Government efforts to make it easier to save for college have unintended consequences, according to a Cornell economist. When you get a tax deduction for contributing to a college savings plan, your savings may be more than consumed by higher fees charged by plan administrators, according to research by Vicki Bogan, associate professor in the Charles H. Dyson School of Applied Economics and Management. Parents may be better off putting their money in ordinary, non-tax-exempt investments, she suggested.
“The government policies designed to make college more affordable could be creating market frictions which enable investment firms to charge excess fees,” Bogan said, adding that federal regulation may be needed “to preclude financial management companies from appropriating the benefits intended for individuals.”
Bogan’s analysis will appear in a forthcoming issue of the journal Contemporary Economic Policy.

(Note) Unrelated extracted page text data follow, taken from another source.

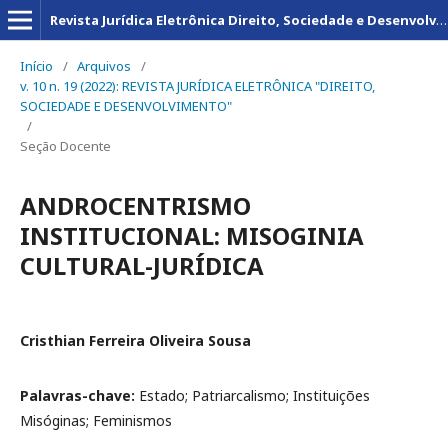
Revista Jurídica Eletrônica Direito, Sociedade e Desenvolvimento
Início
/
Arquivos
/
v. 10 n. 19 (2022): REVISTA JURÍDICA ELETRÔNICA "DIREITO,
SOCIEDADE E DESENVOLVIMENTO"
/
Seção Docente
ANDROCENTRISMO
INSTITUCIONAL: MISOGINIA
CULTURAL-JURÍDICA
Cristhian Ferreira Oliveira Sousa
Palavras-chave:
Estado; Patriarcalismo; Instituições
Misóginas; Feminismos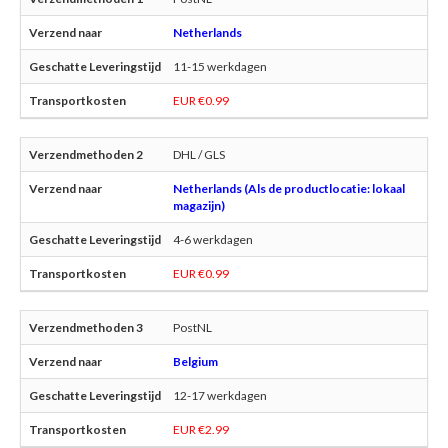
Netherlands
11-15 werkdagen
EUR €0.99
DHL / GLS
Netherlands (Als de productlocatie: lokaal
magazijn)
4-6 werkdagen
EUR €0.99
PostNL
Belgium
12-17 werkdagen
EUR €2.99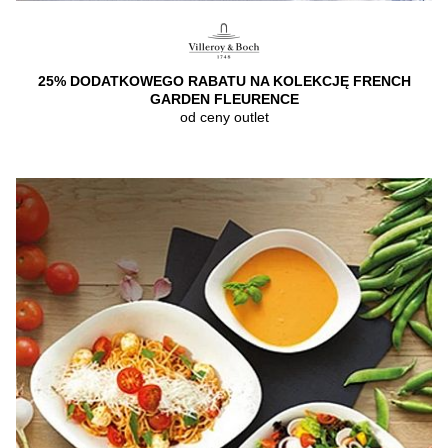
25% DODATKOWEGO RABATU NA KOLEKCJĘ FRENCH
GARDEN FLEURENCE
od ceny outlet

In the early 2000s, Section 529 of the Internal Revenue Code was amended to create investment plans that would encourage parents to save for their children’s education. As a result almost every state offers “529 plans” that allow parents to deduct contributions from their state income tax. Like 401(k) retirement plans, 529 plans usually invest in a group of mutual funds.
Analyzing data from 2002 to 2006, Bogan found that the greater the tax advantage a state offered, the higher the fees charged by investment managers, even after controlling for such factors as the amount of competition in a state and the administrative structure of the plan. The statistics support an assertion that investment management companies set their fees based on the amount of tax saving offered by the state, she said. And if the state is receiving a share of the fees charged by plan administrators, Bogan added, it has an incentive not to regulate those fees, creating a “moral hazard risk.”
Bogan offers the example of parents investing $10,000 a year in a typical plan, starting when a child is born. Tax savings will amount to around $500 a year, depending on the investor’s federal tax bracket, and the parents would invest that money back in the plan. But fees – based on the growing value of the fund – will quickly reach $585 a year. “By year four or five…the annual asset-based fees completely cannibalize the state taxable income benefit,” Bogan reported. At the end of 18 years, the 529 fund could be worth thousands less than an ordinary mutual fund, depending on the fees charged.
“Households would be well advised to educate themselves about each specific educational savings plan prior to investing,” Bogan concluded.